From the perspective of application value, even if we cannot immediately develop a vaccine that provides lifelong immunity with a single dose, a broad-spectrum vaccine offering three to five years of protection would still be revolutionary. This would fundamentally transform the current passive model of influenza prevention and control: vaccine manufacturers would no longer need to rush through the entire process—from strain prediction to production—within a few months each year, but could instead adopt a stable, year-round production model; the burden on healthcare systems would be significantly alleviated; more importantly, such long-lasting protection would substantially reduce the global health risks posed by influenza pandemics. As Kramer stated,“If only a few flu vaccinations were needed in a lifetime, it would be a total game-changer.”
However, the development of universal vaccines still faces numerous challenges. Scientifically, viral evolution is highly elusive, and it remains uncertain whether the immune system can be fully “persuaded” by novel induction strategies. Furthermore, uncertainties in the policy and funding landscape cast a shadow over research and development efforts.
It is worth noting that,National Institutes of Health (NIH)In May this year, a project named “Generation Gold Standard” was announced, aiming to develop universal vaccines against influenza and coronaviruses. However, the whole-virus inactivation technology (based on beta-propiolactone, BPL) planned for use in the project has been questioned by some scientists as an “outdated technique with poor immunogenicity.” This stands in stark contrast to the rapidly advancing new technological approaches such as mRNA vaccines, raising concerns within the scientific community about future resource allocation.

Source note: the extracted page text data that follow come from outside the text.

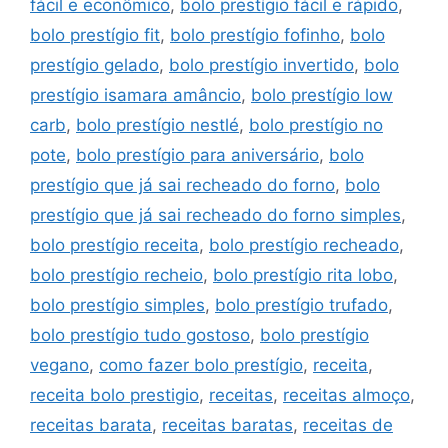
fácil e econômico
,
bolo prestígio fácil e rápido
,
bolo prestígio fit
,
bolo prestígio fofinho
,
bolo
prestígio gelado
,
bolo prestígio invertido
,
bolo
prestígio isamara amâncio
,
bolo prestígio low
carb
,
bolo prestígio nestlé
,
bolo prestígio no
pote
,
bolo prestígio para aniversário
,
bolo
prestígio que já sai recheado do forno
,
bolo
prestígio que já sai recheado do forno simples
,
bolo prestígio receita
,
bolo prestígio recheado
,
bolo prestígio recheio
,
bolo prestígio rita lobo
,
bolo prestígio simples
,
bolo prestígio trufado
,
bolo prestígio tudo gostoso
,
bolo prestígio
vegano
,
como fazer bolo prestígio
,
receita
,
receita bolo prestigio
,
receitas
,
receitas almoço
,
receitas barata
,
receitas baratas
,
receitas de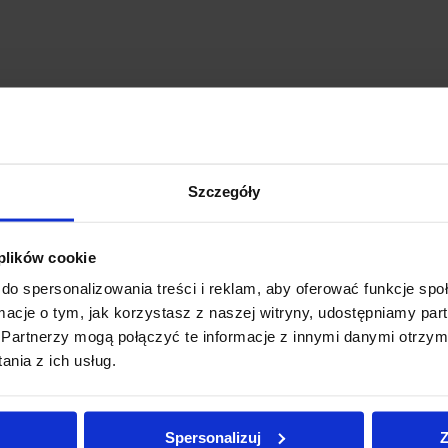
Szczegóły
 plików cookie
do spersonalizowania treści i reklam, aby oferować funkcje sp
ormacje o tym, jak korzystasz z naszej witryny, udostępniamy p
Partnerzy mogą połączyć te informacje z innymi danymi otrzym
nia z ich usług.
Spersonalizuj
Z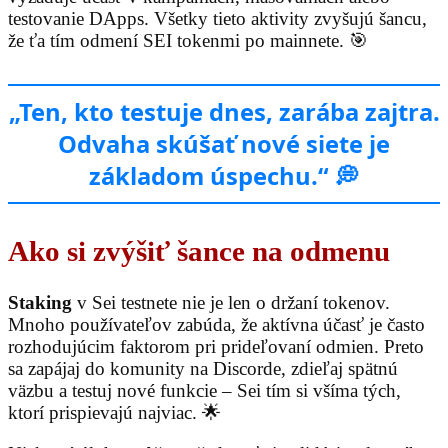
testovanie DApps. Všetky tieto aktivity zvyšujú šancu,
že ťa tím odmení SEI tokenmi po mainnete. 🎯
„Ten, kto testuje dnes, zarába zajtra.
Odvaha skúšať nové siete je
základom úspechu.“ 💭
Ako si zvýšiť šance na odmenu
Staking
v Sei testnete nie je len o držaní tokenov.
Mnoho používateľov zabúda, že aktívna účasť je často
rozhodujúcim faktorom pri prideľovaní odmien. Preto
sa zapájaj do komunity na Discorde, zdieľaj spätnú
väzbu a testuj nové funkcie – Sei tím si všíma tých,
ktorí prispievajú najviac. 🌟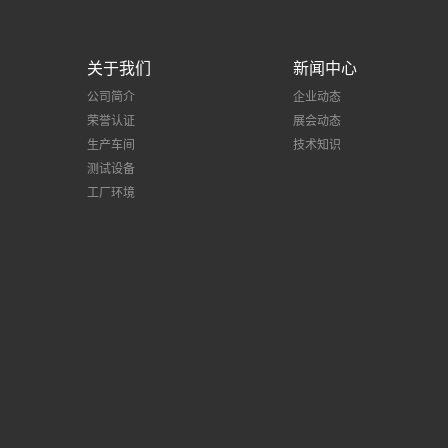
关于我们
新闻中心
公司简介
企业动态
荣誉认证
展会动态
生产车间
技术知识
测试设备
工厂环境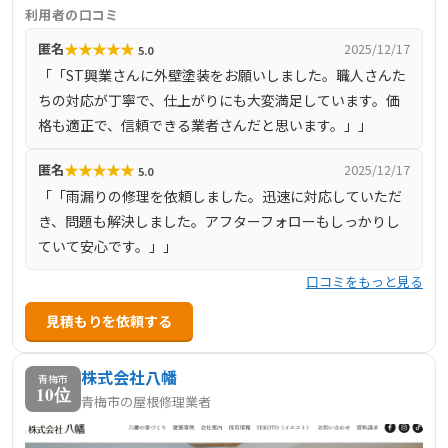
し、適正価格での施工を提供しています。施工品質に徹底
利用者の口コミ
的にこだわり、外壁や屋根の塗装を通じて、長期間安心し
★
★
★
★
★
匿名
2025/12/17
5.0
て住める住環境を提供することを目指しています。お客様
「「ST興業さんに外壁塗装をお願いしました。職人さんた
とのコミュニケーションを重視し、工事の進捗状況を日々
ちの対応が丁寧で、仕上がりにも大変満足しています。価
報告することで、不安や疑問を解消し、信頼関係を築いて
格も適正で、信頼できる業者さんだと思います。」」
います。府中市を中心に、東京都全域および近隣県にも対
応しており、地域密着型のサービスを展開しています。
★
★
★
★
★
匿名
2025/12/17
5.0
「「雨漏りの修理を依頼しました。迅速に対応していただ
き、問題も解決しました。アフターフォローもしっかりし
ていて安心です。」」
口コミをもっと見る
見積もりを依頼する
株式会社八幡
青梅市
10位
青梅市の屋根修理業者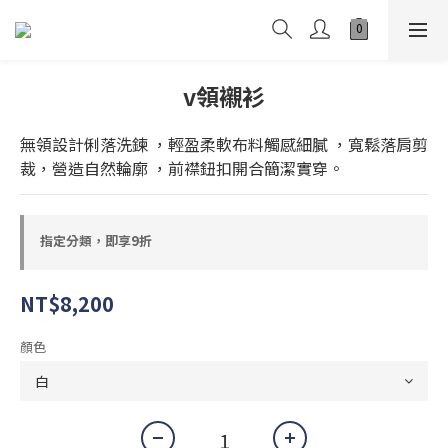
v領襯衫
無領設計俐落洗鍊 ，輕盈柔軟布料觸感細膩 ，寬鬆落肩剪
裁，營造自然輪廓 ，前襟鈕扣開合簡潔實穿。
指定分類，即享9折
NT$8,200
顏色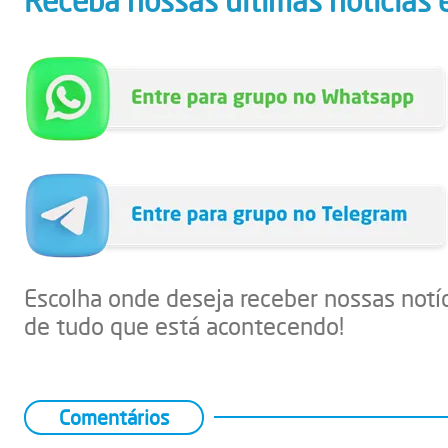
Receba nossas últimas notícias 
Escolha onde deseja receber nossas notí
de tudo que está acontecendo!
Comentários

Looking ahead, a universal influenza vaccine is no longer an unattainable scientific fantasy. From mice and ferrets in the laboratory to non-human primates, we have witnessed the dawn of successful proof-of-concept studies. Although there is still a long way to go before widespread clinical application, potentially requiring several years to validate its long-term protective efficacy in humans, the scientific community is making steady progress in the right direction. We may not be able to completely eradicate influenza, but by harnessing the combined power of immunology, genetic engineering, and artificial intelligence, we are poised to transform this deadly seasonal threat into a manageable, low-risk aspect of daily health management.